If greece fails then its cascading effect will deal a big blow to the eurozone and what ever happens to the eurozone is bound to spread to us
i am worried that greece's failure will be systemic and trigger another meltdown
1 Answer
- John WLv 79 years agoFavorite Answer
With Greece it's more a matter of being too small to fail.
Greece's economy is small compared to that of the 17 country Eurozone so the zone could print more money to pay Greece's debts at the cost of inflation and indeed that's what would've happened to Greece had they not been in the Eurozone.
It's just that the other countries don't see why their citizens should suffer from Greece's poor planning. So now they're laying down the groundwork on how the cost of a countries poor planning will be returned to the citizens of that country instead of to the entire Eurozone. The alternative would be for each country to defer the approval of their budgets to a central authority responsible for the rate of inflation to all 17 countries and they've already decided that each country is to have total autonomy over their budgets.

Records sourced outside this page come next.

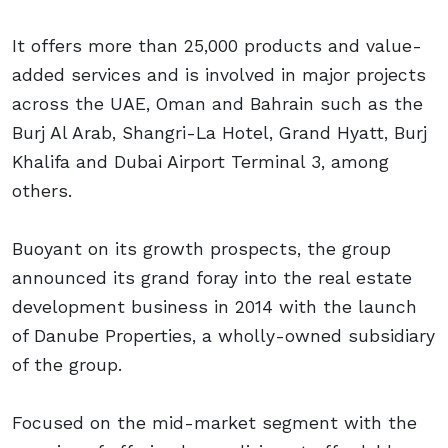
It offers more than 25,000 products and value-
added services and is involved in major projects
across the UAE, Oman and Bahrain such as the
Burj Al Arab, Shangri-La Hotel, Grand Hyatt, Burj
Khalifa and Dubai Airport Terminal 3, among
others.
Buoyant on its growth prospects, the group
announced its grand foray into the real estate
development business in 2014 with the launch
of Danube Properties, a wholly-owned subsidiary
of the group.
Focused on the mid-market segment with the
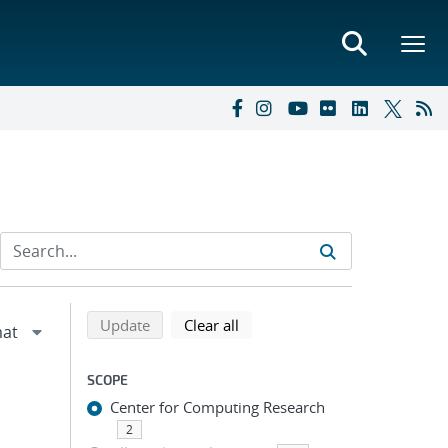
Refine search results
Back to top of search results
search using selected filters
search filters
Update
Clear all
SCOPE
Center for Computing Research
2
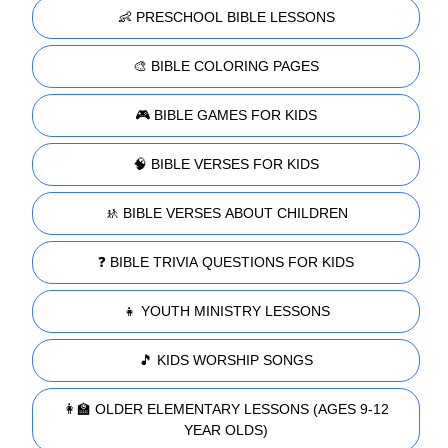
👶 PRESCHOOL BIBLE LESSONS
🎨 BIBLE COLORING PAGES
🎮 BIBLE GAMES FOR KIDS
🧠 BIBLE VERSES FOR KIDS
🚸 BIBLE VERSES ABOUT CHILDREN
❓ BIBLE TRIVIA QUESTIONS FOR KIDS
👧 YOUTH MINISTRY LESSONS
🎵 KIDS WORSHIP SONGS
👩‍🏫 OLDER ELEMENTARY LESSONS (AGES 9-12
YEAR OLDS)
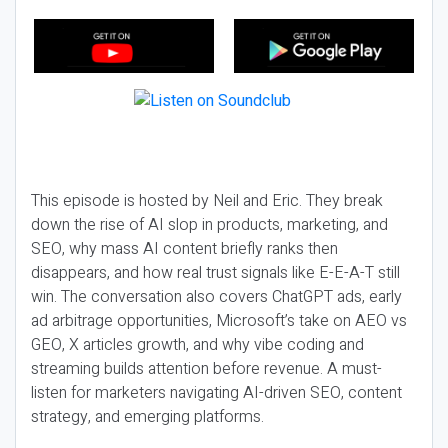
This episode is hosted by Neil and Eric. They break
down the rise of AI slop in products, marketing, and
SEO, why mass AI content briefly ranks then
disappears, and how real trust signals like E-E-A-T still
win. The conversation also covers ChatGPT ads, early
ad arbitrage opportunities, Microsoft’s take on AEO vs
GEO, X articles growth, and why vibe coding and
streaming builds attention before revenue. A must-
listen for marketers navigating AI-driven SEO, content
strategy, and emerging platforms.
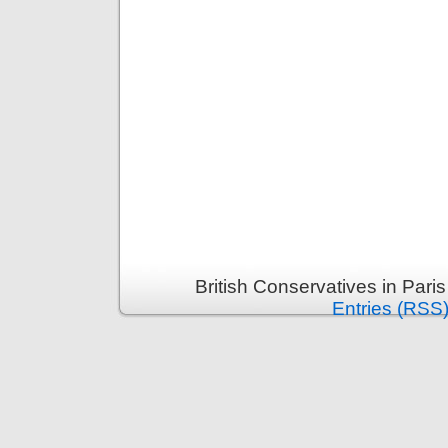
British Conservatives in Pari
Entries (RSS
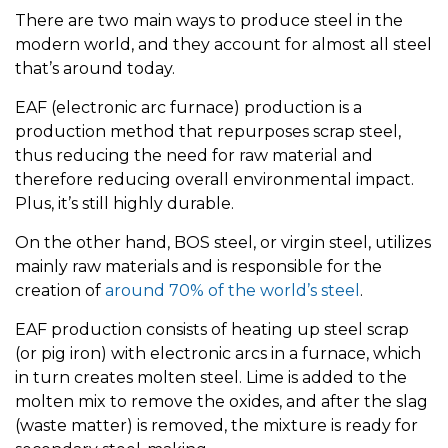
There are two main ways to produce steel in the
modern world, and they account for almost all steel
that’s around today.
EAF (electronic arc furnace) production is a
production method that repurposes scrap steel,
thus reducing the need for raw material and
therefore reducing overall environmental impact.
Plus, it’s still highly durable.
On the other hand, BOS steel, or virgin steel, utilizes
mainly raw materials and is responsible for the
creation of
around 70% of the world’s steel
.
EAF production consists of heating up steel scrap
(or pig iron) with electronic arcs in a furnace, which
in turn creates molten steel. Lime is added to the
molten mix to remove the oxides, and after the slag
(waste matter) is removed, the mixture is ready for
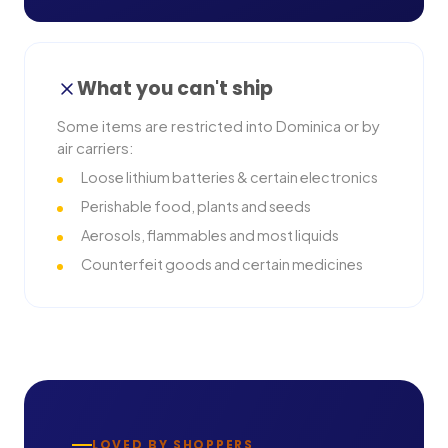
What you can't ship
Some items are restricted into
Dominica
or by
air carriers:
Loose lithium batteries & certain electronics
Perishable food, plants and seeds
Aerosols, flammables and most liquids
Counterfeit goods and certain medicines
LOVED BY SHOPPERS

Countries like Italy and Spain have much larger economies and their mismanagement won't be as easily absorbed as Greece's is so they're too big to be bailed out and the Eurozone needs to have a policy in place that not only works to isolate the other countries from the mistakes of one but gives those economies a chance at survival. Note that this is all the result of a fixed currency, were we still on the gold standard or returned to the gold standard, the problems that Greece faces now would be happening here almost every year.